He has NBA height, NBA length, and NBA athleticism, but the brain of an artist.
Coaches talk about the mythical switch that might flip to on at some point and win a National Championship. Most of these kids don’t have a switch – they are either wired to work and overcome adversity or they aren’t. The same thing either exists or doesn’t in all of us. Success is not easily won because many would kill for it. If a person has trouble getting out of bed for it, he or she better have an insane level of talent.
Purdue basketball coach Matt Painter is as good a guy at trying to mandate a certain level of hard work, but the best way to get a team to work at a championship level is to recruit kids who are already wired to engage in that behavior.
As for Hammons, he is the guy whose play with determine the heights to which the Boilermakers can ascend, and Painter is clearly trying to get his attention through a suspension because other methods have failed.
There is noting wrong with a seven-foot tall kid not enjoying the game of basketball. It happens quite a bit. Others get pissed off because they see it as wasteful, but it’s the decision of Hammons and those like him to decide what is important to him.

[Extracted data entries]
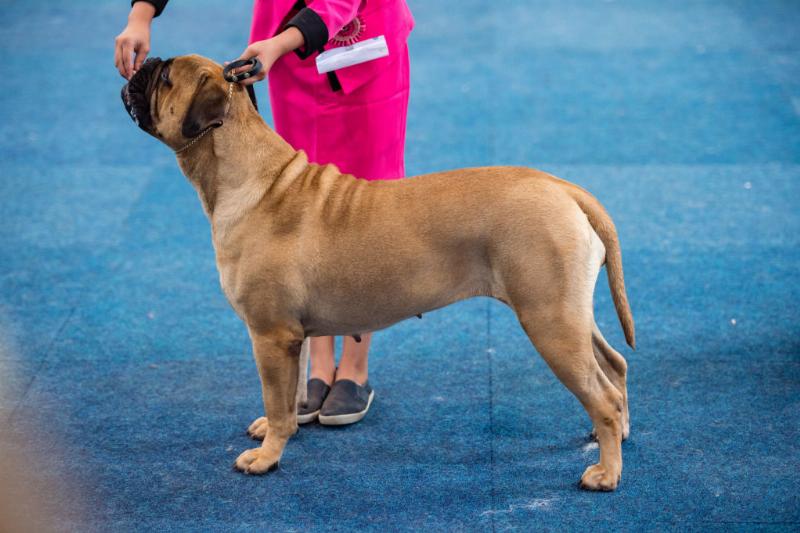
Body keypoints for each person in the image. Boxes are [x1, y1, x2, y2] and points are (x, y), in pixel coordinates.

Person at [115, 0, 414, 425]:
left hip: (359, 47)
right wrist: (141, 15)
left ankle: (355, 365)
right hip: (287, 57)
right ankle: (319, 363)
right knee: (303, 207)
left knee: (365, 205)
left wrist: (279, 43)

» What you will do
- a) Answer these questions using the commentary on Purdue basketball.
(i) What program does Matt Painter coach?
(ii) How is Painter trying to get Hammons's attention?
(iii) What does the commentary call the best way to get a team to work at a championship level?
- b) Render this sentence from the commentary on Purdue basketball in Spanish: "Success is not easily won because many would kill for it."
- c) Carry on the commentary about Hammons and Purdue basketball, starting right after its final sentence.

» Results for each task
- a)
(i) Purdue basketball.
(ii) Through a suspension.
(iii) Recruiting kids who are already wired to engage in that behavior.

- b) El éxito no se gana fácilmente porque muchos matarían por él.

- c)
It might make no sense to any of us, for whom almost assured first round status in a game where virtually everyone earns more than $1 million per year would be a magical and wonderful occurrence, but that doesn’t mean that it is for him.
Painter needs to find a way to inspire a young man to embrace his potential in a game for which he has minimal love.
The question for Painter is how he can get a kid not wired to care to care a great deal. The answer today was to take the game away from him to hope that somehow missing it will cause his behavioral compass to spin to giving the kind of effort needed for Hammons to explore his potential.